In many packaging, the nutrients are divided into two or more colour codes, they are fairly a subtle hint with regards to their importance in the body. For eg, the nutrients that need to be consumed in limit are: fats, cholesterol and sodium. While the ones that are required by the body are dietary fibre, vitamin A, vitamin C, vitamin B12, vitamin B6, calcium, iron, magnesium, potassium, carbohydrate, sugar, protein, etc.
What Nutrition Labels do not contain?
- Chances of allergy (few labels do have this detail)
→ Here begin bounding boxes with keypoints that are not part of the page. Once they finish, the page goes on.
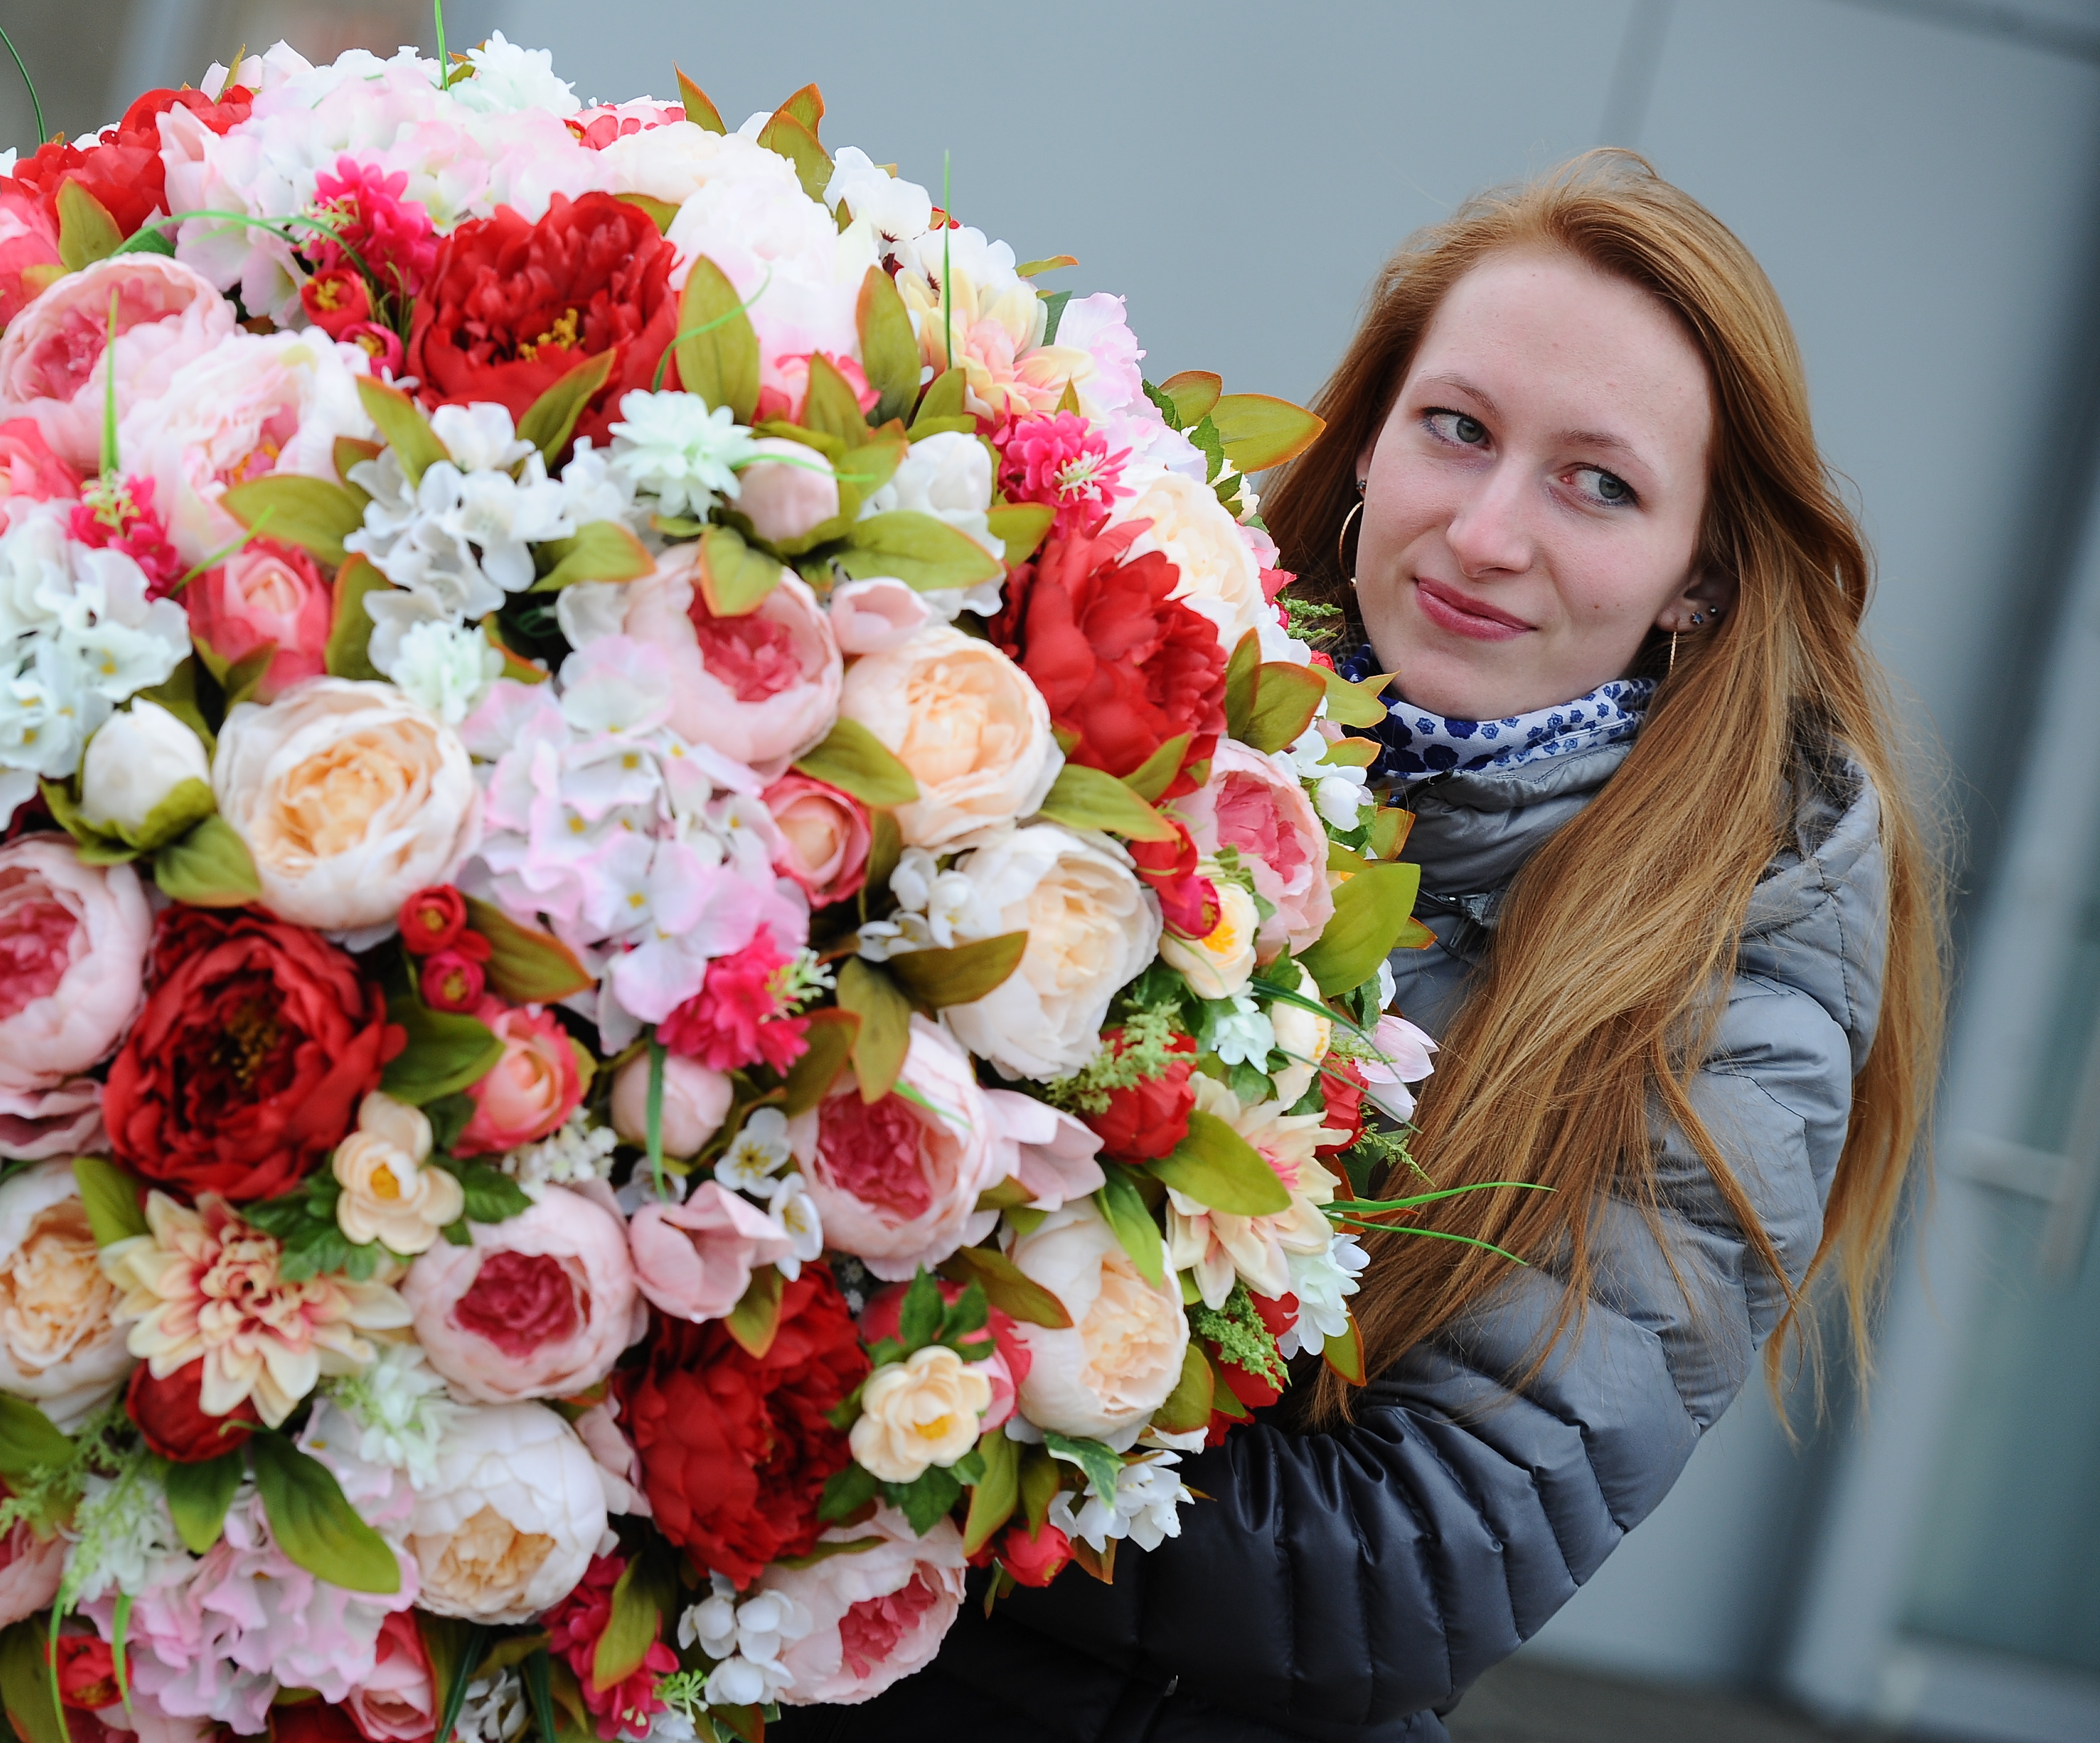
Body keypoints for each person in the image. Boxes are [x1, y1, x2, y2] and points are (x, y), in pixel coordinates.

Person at [777, 150, 1943, 1742]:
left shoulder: (1737, 973)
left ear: (1705, 575)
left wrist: (851, 1386)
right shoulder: (1132, 697)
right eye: (1456, 429)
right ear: (1372, 433)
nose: (1485, 532)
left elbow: (1400, 1573)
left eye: (1598, 484)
- Excessive consumption effect of a certain nutrient
- Portion quantity according to age groups
- Details of artificial flavouring and type of preservatives
Decoding the contents
To sum this informative session out, it is best to be aware of a few facts and myths around the nutritional label.
- Every body has a different dietary need, but everyone needs basic nutrition.
- Food and nutrients need to be consumed according to BMI.
- Fresh foods are far healthier than packaged ones with a long list of nutrients.
- Anything that is healthy can be consumed in excess.
- Superfoods are the best for health.
- Have a variety of food items, even non-locally grown/bred ones.